Sie schließen jedoch explizit die Idee aus, dass wir diese Modelle einfach „Plug and Play“ verwenden können. Man kann ein LLM nicht wie ein Standardlineal oder ein Thermometer behandeln, das bei jedem Gebrauch das gleiche Ergebnis liefert. Das Papier spricht gegen die Idee, dass diese Modelle „universelle Instrumente“ sind, die automatisch aussagekräftige Messungen liefern. Stattdessen sind sie maßgeschneiderte Werkzeuge, die sorgfältiges Design, präzise Definitionen und strenge Tests erfordern.

Sie schließen auch die Idee aus, dass die derzeitige Vorgehensweise „gut genug“ ist. Die Tatsache, dass Forscher Schritte wie die Definition von Konzepten oder die Überprüfung von Bias (Voreingenommenheit) überspringen, ist nicht nur ein geringfügiger Fehler; es ist eine Bedrohung für das gesamte Fachgebiet. Wenn die Messungen wackelig sind, sind auch die Schlussfolgerungen über die Gesellschaft wackelig.

Wie sicher sind wir uns?

Die Autorinnen sind sehr zuversichtlich in ihren Erkenntnissen, weil sie nicht nur geraten, sondern die Arbeit gemacht haben. Sie sammelten eine umfassende Liste von 2.143 Papieren aus führenden Fachzeitschriften und kodierten manuell 27 Arbeiten mit 50 spezifischen Aufgaben. Sie haben dies nicht simuliert; sie haben reale, veröffentlichte Forschung betrachtet.

Sie fanden heraus, dass, obwohl LLMs immer zentraler für die Sozialwissenschaften werden, die „Normen“ (die Verkehrsregeln) für den sicheren Umgang mit ihnen noch nicht nachgezogen haben. Das Papier legt nahe, dass wir Gefahr laufen, ein Kartenhaus auf einem wackeligen Fundament zu bauen, wenn wir nicht bessere Regeln haben – wie zumwegal immer Ihre Begriffe zu definieren, jede verwendete Einstellung zu berichten und Ihre Arbeit mit mehreren Methoden zu überprüfen.

Das Fazit

Das Papier endet mit einem Aufruf zum Handeln.

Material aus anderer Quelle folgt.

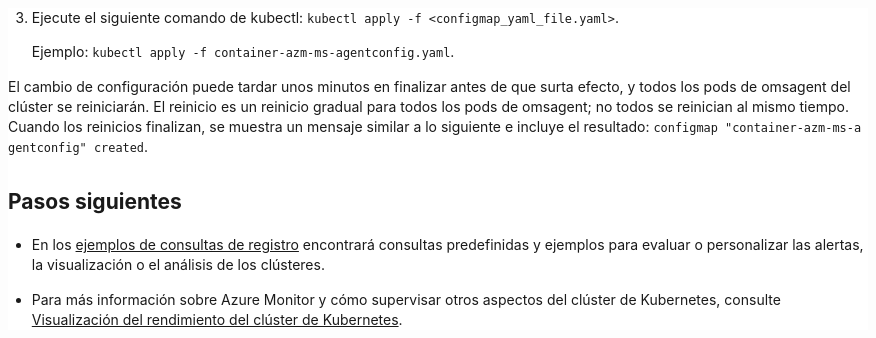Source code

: 3. Ejecute el siguiente comando de kubectl: `kubectl apply -f <configmap_yaml_file.yaml>`.

    Ejemplo: `kubectl apply -f container-azm-ms-agentconfig.yaml`.

El cambio de configuración puede tardar unos minutos en finalizar antes de que surta efecto, y todos los pods de omsagent del clúster se reiniciarán. El reinicio es un reinicio gradual para todos los pods de omsagent; no todos se reinician al mismo tiempo. Cuando los reinicios finalizan, se muestra un mensaje similar a lo siguiente e incluye el resultado: `configmap "container-azm-ms-agentconfig" created`.

## <a name="next-steps"></a>Pasos siguientes

- En los [ejemplos de consultas de registro](container-insights-log-search.md#search-logs-to-analyze-data) encontrará consultas predefinidas y ejemplos para evaluar o personalizar las alertas, la visualización o el análisis de los clústeres.

- Para más información sobre Azure Monitor y cómo supervisar otros aspectos del clúster de Kubernetes, consulte [Visualización del rendimiento del clúster de Kubernetes](container-insights-analyze.md).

Es ist kein „Stopp“-Schild, sondern ein „Vorsicht geboten“-Schild. Sozialwissenschaftler müssen beginnen, diese KI-Tools mit demselben Respekt und derselben Strenge zu behandeln wie ihre menschlichen Befragten. Sie müssen genau aufschreiben, was sie den Roboter gefragt haben, wie sie ihn gefragt haben und wie sie das Ergebnis überprüft haben.

Bis dahin mag der Roboter ein mächtiger Assistent sein, aber er ist immer noch ein wenig mysteriös. Und in der Wissenschaft sind Mysterien zwar unterhaltsam, aber sie bilden keine soliden Fakten.